4.2 Deploy Amazon Bedrock Guardrails (AI-specific)
The AWS Well-Architected Framework recommends that you sanitize and
validate user inputs to foundation models. Deploy Amazon Bedrock
Guardrails for all Amazon Bedrock invocations in order to provide filtering
capabilities that support AI safety and responsibility. For more information, see
Build responsible AI
applications with Guardrails for Amazon Bedrock
4.3 Enable prompt logging with metrics (AI-specific)
Enable prompt logging and establish metrics to monitor masking and blocking events
in Amazon Bedrock Guardrails. For more information, see Monitor
Amazon Bedrock Guardrails using CloudWatch metrics. Identify opportunities for
continuous improvement by monitoring metrics. This can reveal previously
unidentified trends or risks that require attention. As an example, an identified
upward trend in GuardrailPolicyType of
SensitiveInformationPolicy might indicate a threat actor who is
trying to manipulate system behavior. In turn, you might adopt a different type of
guardrail or logical control to address that specific threat.

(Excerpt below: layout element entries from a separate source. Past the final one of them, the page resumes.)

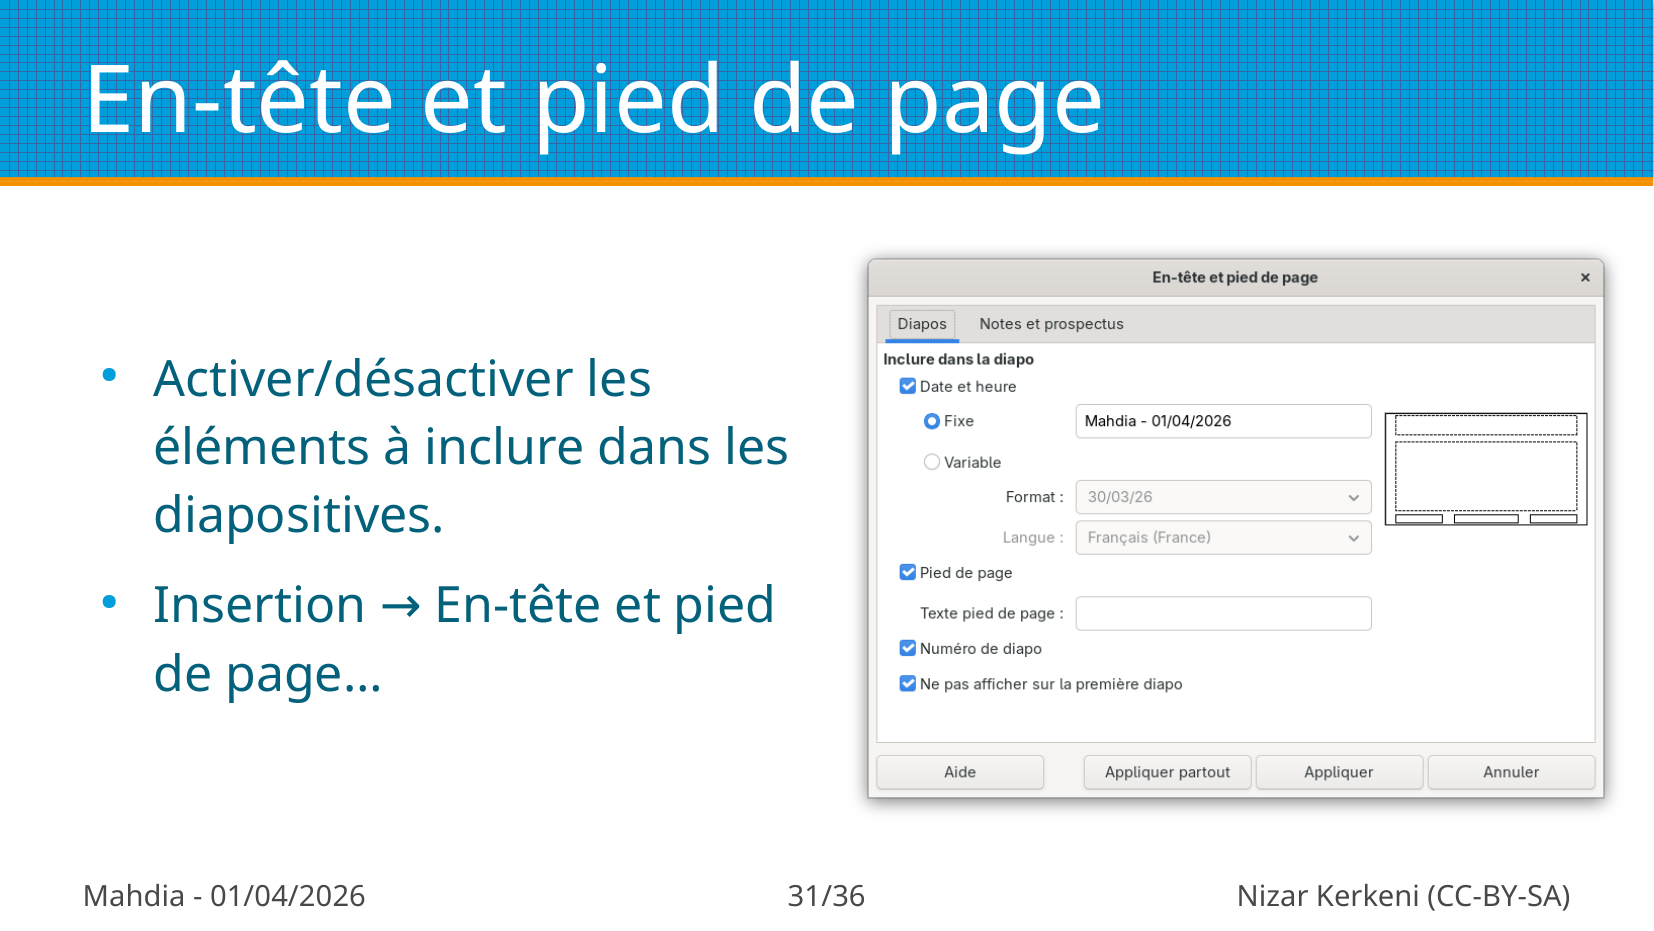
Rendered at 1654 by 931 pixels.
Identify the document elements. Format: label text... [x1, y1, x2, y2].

picture [842, 236, 1630, 827]
title En-tête et pied de page [82, 14, 1571, 178]
list Activer/désactiver les éléments à inclure dans les diapositives. Insertion → En-tête et pied de page… [82, 236, 842, 813]
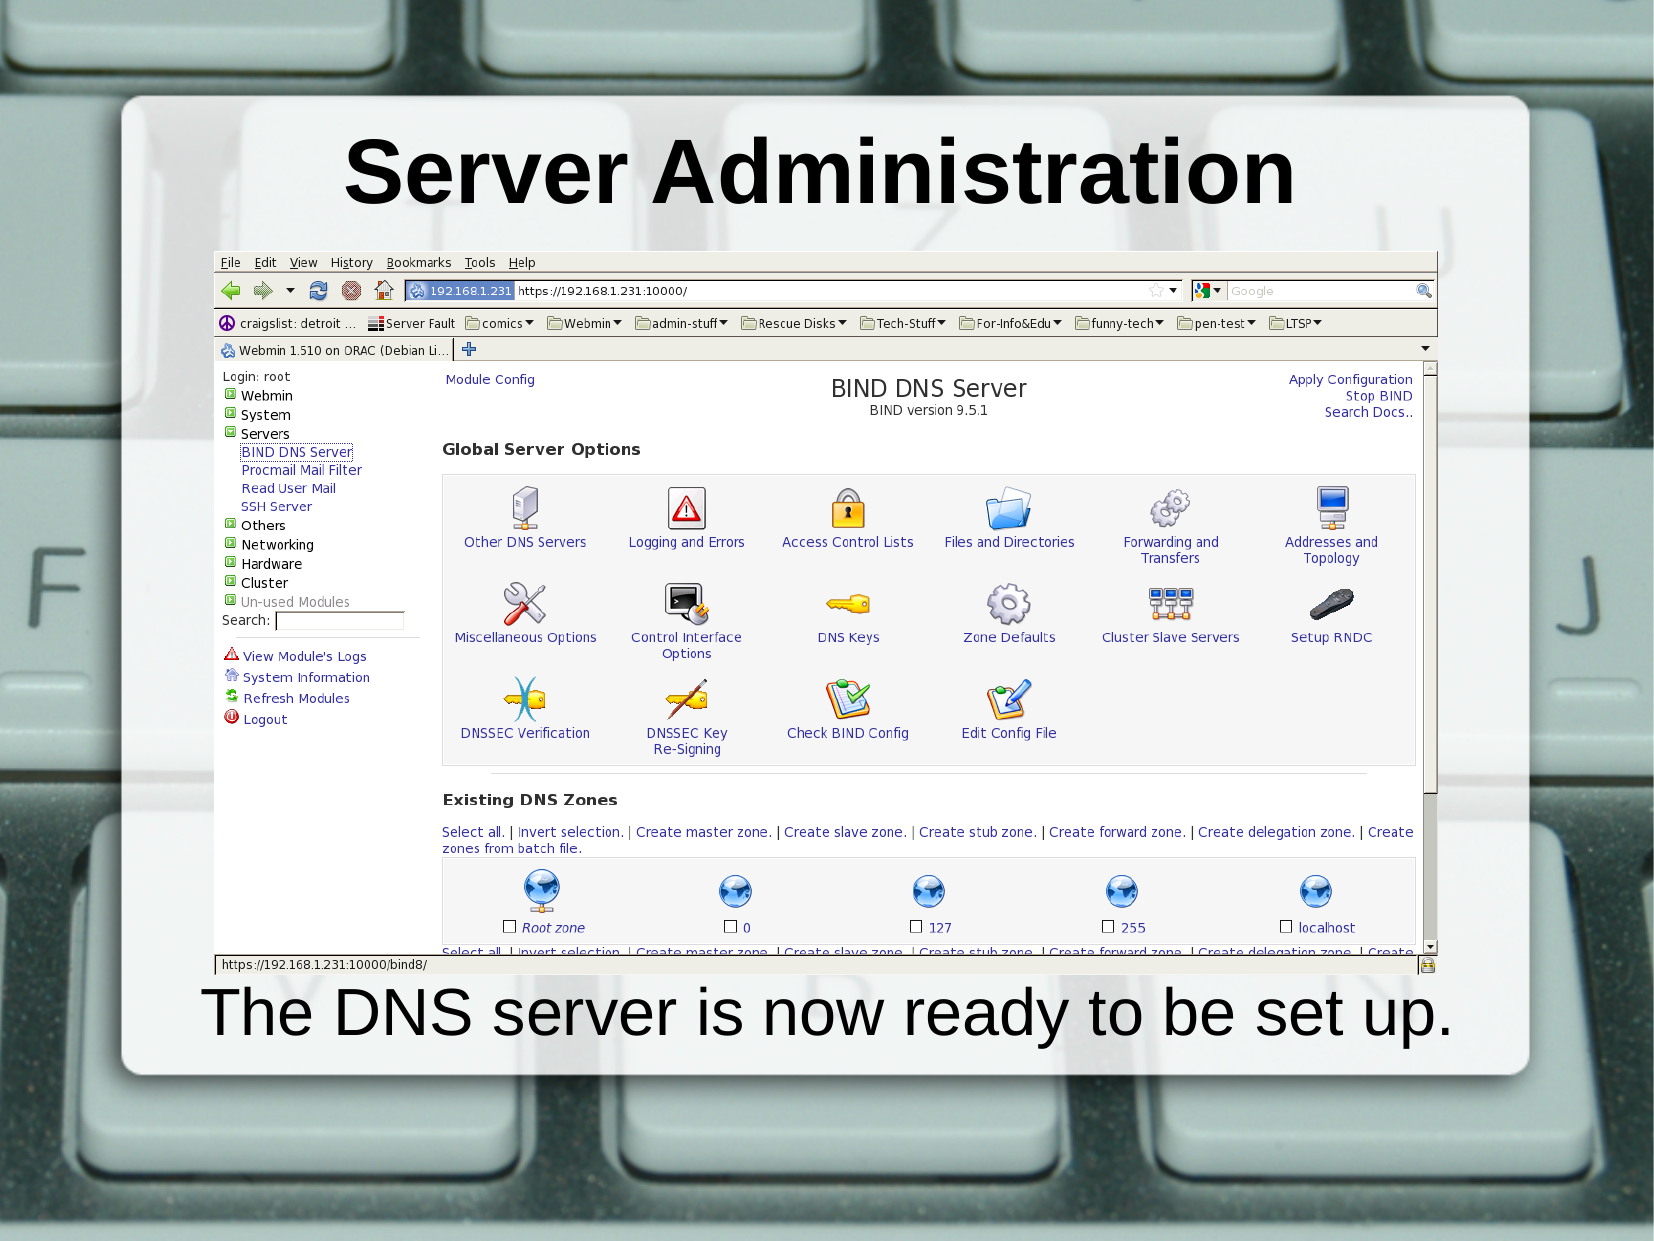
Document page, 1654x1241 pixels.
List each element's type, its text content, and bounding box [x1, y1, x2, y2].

list The DNS server is now ready to be set up. [150, 975, 1507, 1059]
title Server Administration [135, 112, 1506, 231]
picture [0, 0, 1654, 1241]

4.4 Implement multi-layered input sanitization (General)
Sanitize and normalize user inputs by using application code logic prior to sending inputs to inference engines. While prompts and guardrails reduce the likelihood of successful prompt-injection attacks, systems should not rely on these defenses alone. Input sanitization should remove unnecessary Unicode characters and unusual or unexpected text patterns and phrases that provide direction to ignore inputs or directives. Prompt obfuscation is a well-known tactic to hide text used in prompt-injection and data-poisoning attacks.